◆ **Document section**
----
“In the Empty Air Between Us”: Ideology and Entropy in Faulkner’s Absalom, Absalom!

Abstract

This paper makes the case that Absalom, Absalom! (1936) presents William Faulkner’s first significant artistic challenge to the ideologically saturated plantation regimes of the American South. The novel both identifies the flows of information, resources, and capital that sustained the slave system of the antebellum South and meditates on the entropy produced when such an institution fails on a large scale and, with it, the systems of representation that uphold it. I begin by analyzing the planter patriarch Thomas Sutpen, not as a man, but as a coercive ideology replicating itself through an epistemology of textual space. As forceful as this plantation ideology initially appears, Faulkner also identifies the internal contradictions that erode its power and hold over those who engender it. Though he situates the weakening of this ideological paradigm during the Civil War, he also indicates that it is not war alone that is responsible. Rather, we see how regimes of power fail from within – with a network of individuals increasingly unable to relate to each other, so mediated are they by the ideological and racial abstractions of the plantation system. Importantly, Faulkner imagines the ensuing entropy in terms of an express disenchantment with textual signification. It is not simply existential angst that the characters articulate, but a disillusionment with the textual epistemology of the plantation system as it enters into a period of chaos and reformation.
----
◆ **Data block**
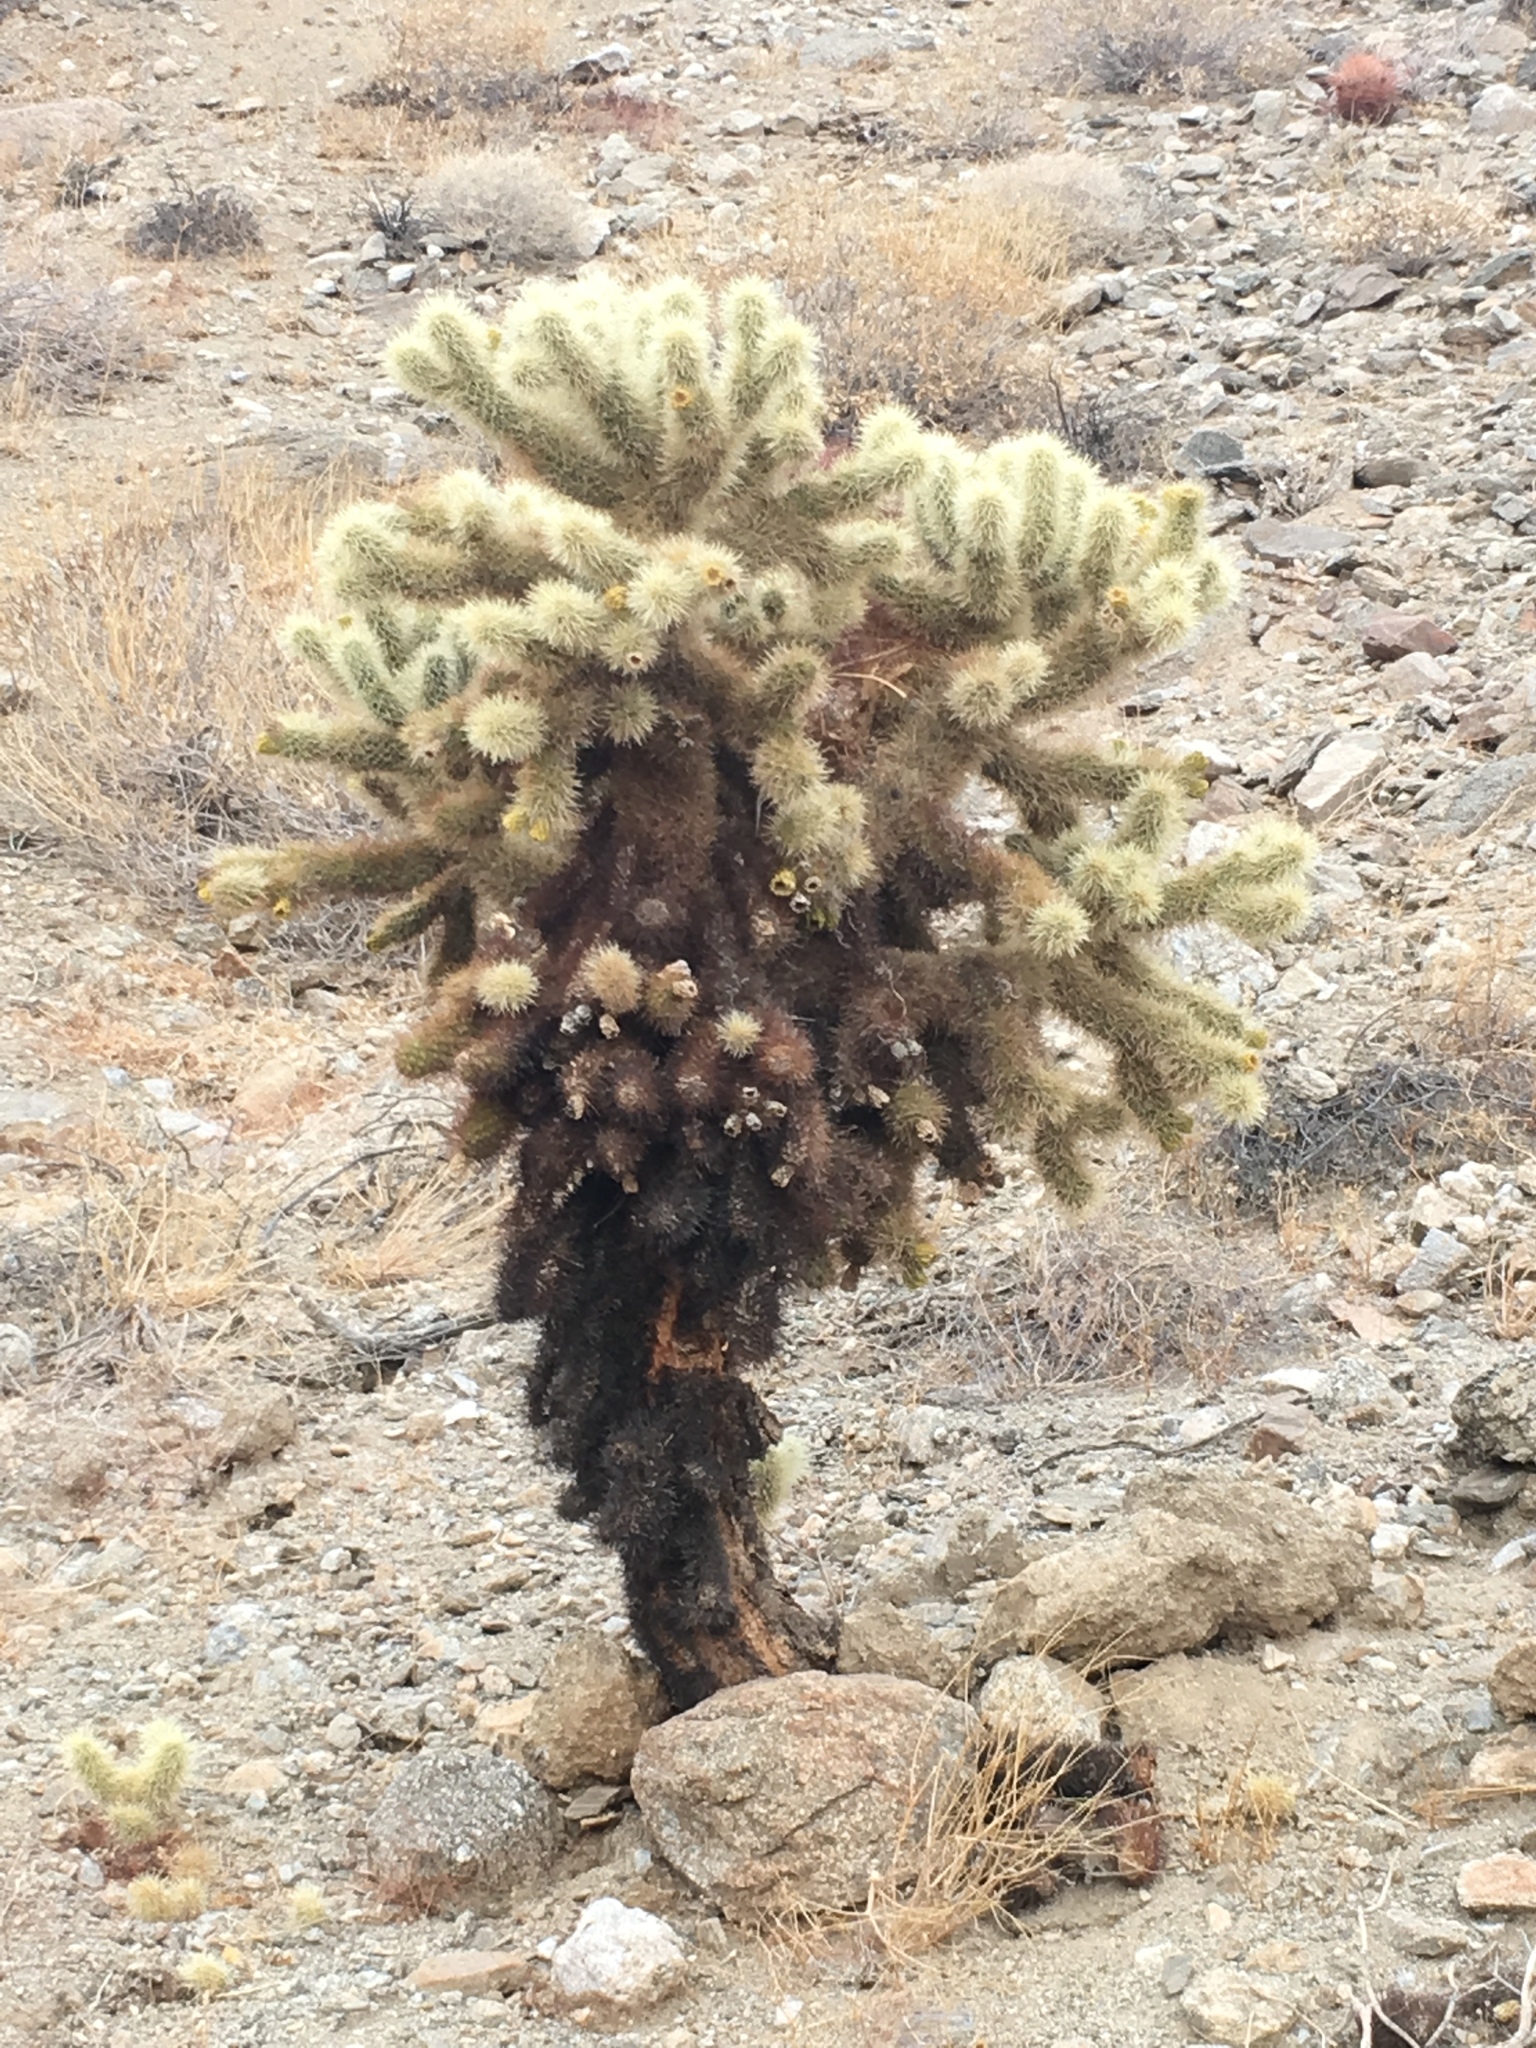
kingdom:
----
◆ **Short exercise A**
Answer these questions from the abstract on Absalom, Absalom! above:
(i) What publication year does it give for the novel?
(ii) As what does the paper analyze Thomas Sutpen, rather than as a man?
(iii) In terms of what does Faulkner imagine the ensuing entropy?
◆ **Short exercise B**
Carry the abstract on Absalom, Absalom! forward, picking up after its final sentence.

◆ **Expected output A**
(i) 1936.
(ii) As a coercive ideology replicating itself through an epistemology of textual space.
(iii) In terms of an express disenchantment with textual signification.

◆ **Expected output B**
Presenters

John Corrigan
Professor, Department of English, National Chengchi University, Taiwan

Details

Presentation Type

Paper Presentation in a Themed Session

Theme

2023 Special Focus—Literary Landscapes: Forms of Knowledge in the Humanities

KEYWORDS

Modernism, Southern Studies, Plantation, Complex Systems, Ideology, Scale, Racism

Digital Media

Downloads

“In the Empty Air Between Us” (pptx)

Corrigan__Paris_Presentation.pptx

“In the Empty Air Between Us” (pdf)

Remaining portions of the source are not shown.